Through a triangulated study including patient interviews and representative surveys, Quach now hopes to find better methods to fully and ethically explain resident roles to patients, ensuring full consent.
“This was a 180 from the research I had been doing. I had absolutely no background in social sciences,” Quach said. “I really want to take a year to spend the time learning how to interview patients, learning how to do surveys and analytics, and trying to make sure it’s all done correctly – not just cramming it through before I graduate.”
Feeling a responsibility to his future patients, Quach decided to go directly to the source to uncover potential concerns. With his undergraduate minor in theatre perhaps playing a role, he ventured to the One Hundred Oaks (OHO) to see the consent process from a patient perspective.
“I interviewed 20 to 30 patients in the pre-surgical clinic at OHO, then we refined the questions to make them sound more realistic. Like how the patient would actually ask this question during an office visit,” Quach said.
Based on these questions, he and his team designed a survey currently in review for field testing. He hopes to reach a diverse population of around 1000 people to gauge each question’s importance to potential patients. Attending surgeons and other practicing physicians might then use the results to refine how they explain procedures and personnel based on what patients would want to know.
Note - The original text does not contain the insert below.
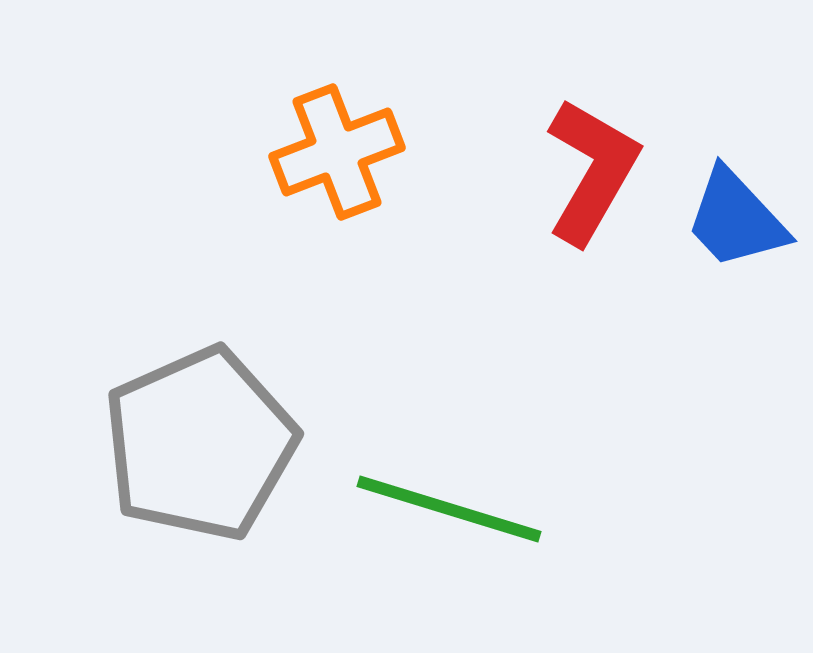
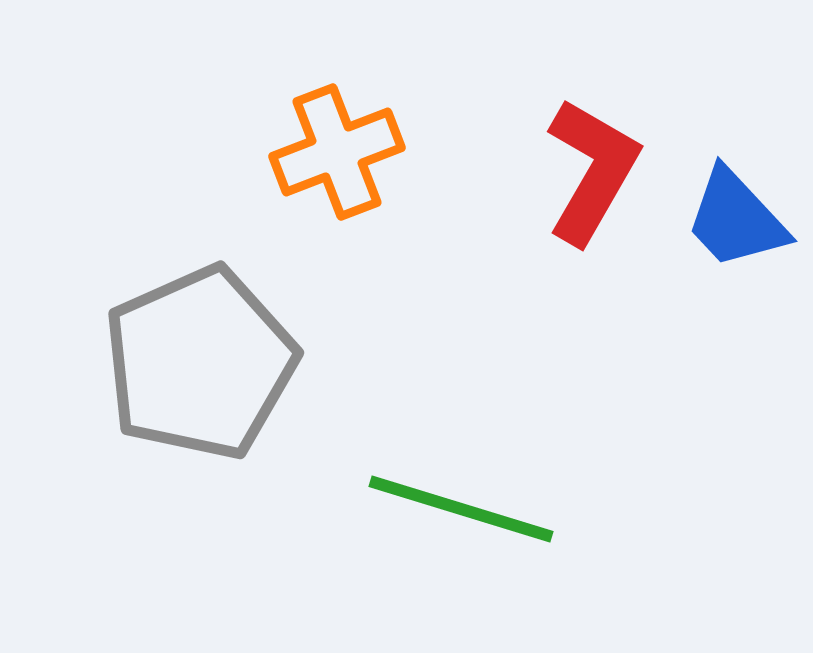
gray pentagon: moved 81 px up
green line: moved 12 px right
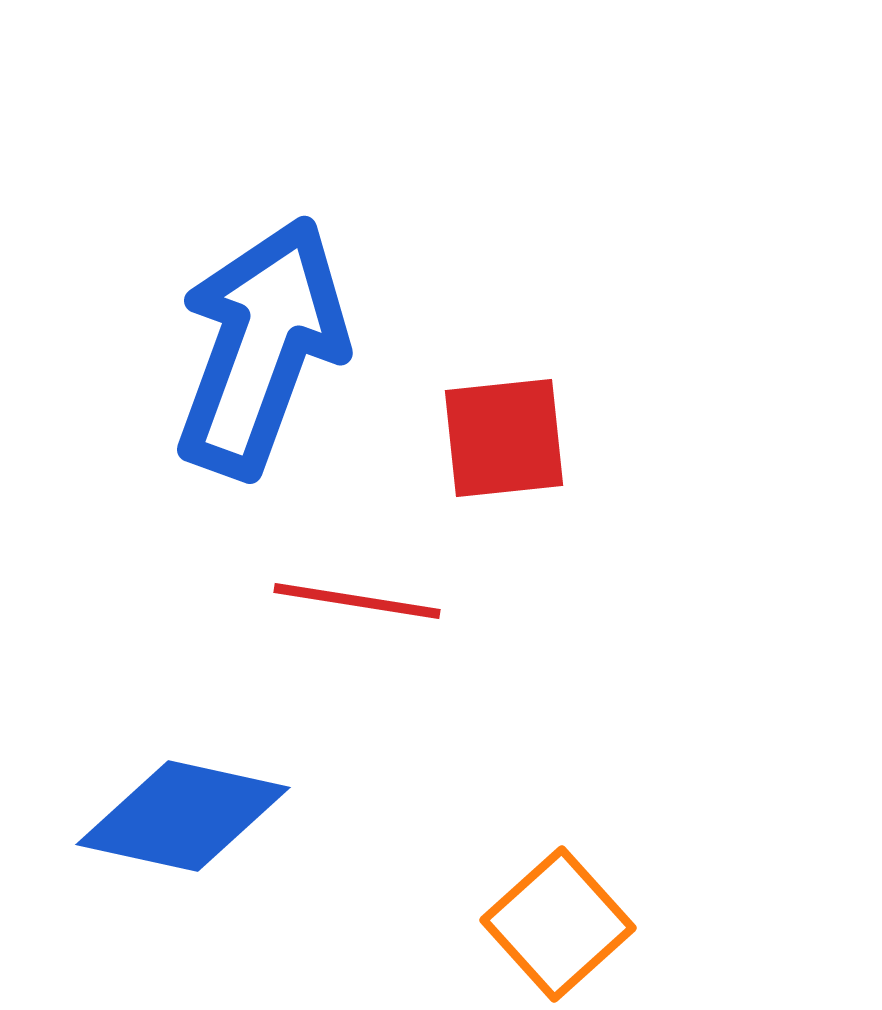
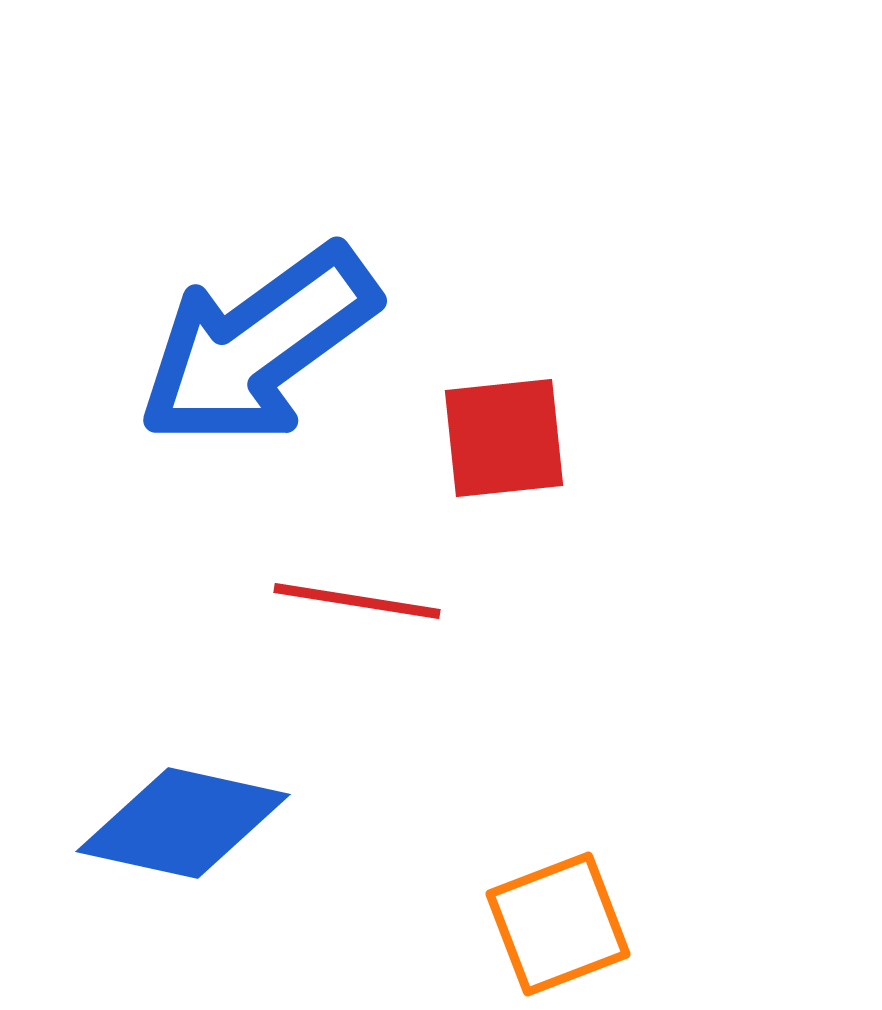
blue arrow: moved 3 px left, 1 px up; rotated 146 degrees counterclockwise
blue diamond: moved 7 px down
orange square: rotated 21 degrees clockwise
So far, Quach has most enjoyed conversations with diverse people.
“Some patients have like amazing insight into residents, like, ‘You know, if I wrote this survey, I’d change this question. I’d write it like this. I’d add this,’ and there are other people who are like, ‘All these questions are irrelevant because I trust my doctor. I would just go in there,’” Quach said. “It was so interesting because across three or four days, I got such a wide array of responses to validate in the survey.
“It supports the fact that we’re doing good research because it’s so varied.”
Sometimes, difference makes the difference.